(Text data extracted from pages)
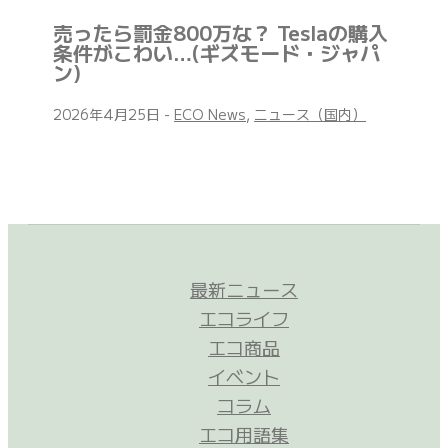
売ったら罰金800万な？ Teslaの購入
条件がこわい…(ギズモード・ジャパ
ン)
2026年4月25日
-
ECO News
,
ニュース（国内）
最新ニュース
エコライフ
エコ商品
イベント
コラム
エコ用語集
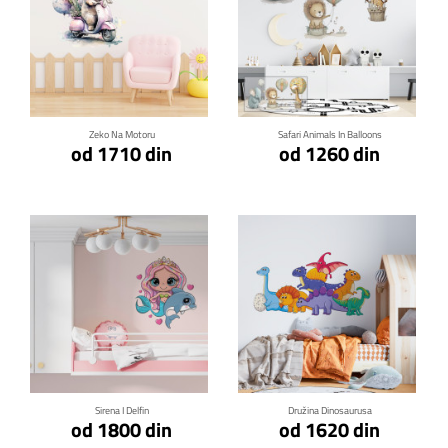
Klikni za detalje
Klikni za detalje
Zeko Na Motoru
Safari Animals In Balloons
od 1710 din
od 1260 din
Klikni za detalje
Klikni za detalje
Sirena I Delfin
Družina Dinosaurusa
od 1800 din
od 1620 din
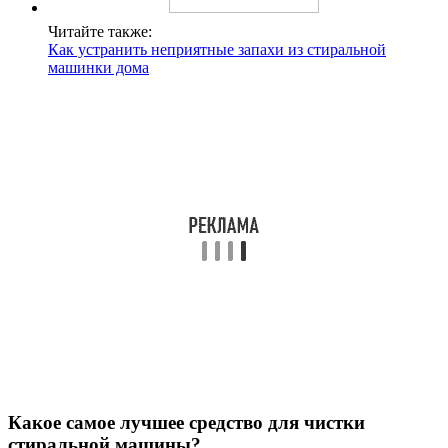
Читайте также:
Как устранить неприятные запахи из стиральной
машинки дома
Какое самое лучшее средство для чистки
стиральной машины?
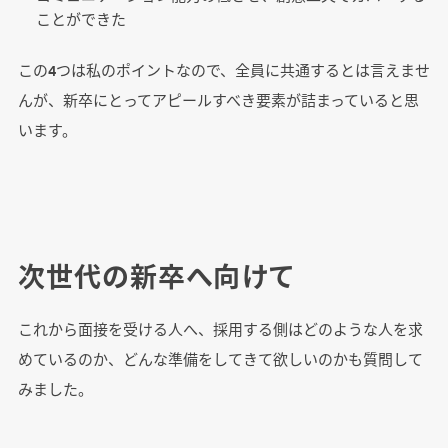
ことができた
この4つは私のポイントなので、全員に共通するとは言えませ
んが、新卒にとってアピールすべき要素が詰まっていると思
います。
次世代の新卒へ向けて
これから面接を受ける人へ、採用する側はどのような人を求
めているのか、どんな準備をしてきて欲しいのかも質問して
みました。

WHAT IS BEING ASKED:
Could you return all of the text data above word for word, leaving the pictures out?

TASK SOLUTION:
売ったら罰金800万な？ Teslaの購入
条件がこわい…(ギズモード・ジャパ
ン)
2026年4月25日
-
ECO News
,
ニュース（国内）
最新ニュース
エコライフ
エコ商品
イベント
コラム
エコ用語集
Klikni za detalje
Klikni za detalje
Zeko Na Motoru
Safari Animals In Balloons
od 1710 din
od 1260 din
Klikni za detalje
Klikni za detalje
Sirena I Delfin
Družina Dinosaurusa
od 1800 din
od 1620 din
Читайте также:
Как устранить неприятные запахи из стиральной
машинки дома
Какое самое лучшее средство для чистки
стиральной машины?
ことができた
この4つは私のポイントなので、全員に共通するとは言えませ
んが、新卒にとってアピールすべき要素が詰まっていると思
います。
次世代の新卒へ向けて
これから面接を受ける人へ、採用する側はどのような人を求
めているのか、どんな準備をしてきて欲しいのかも質問して
みました。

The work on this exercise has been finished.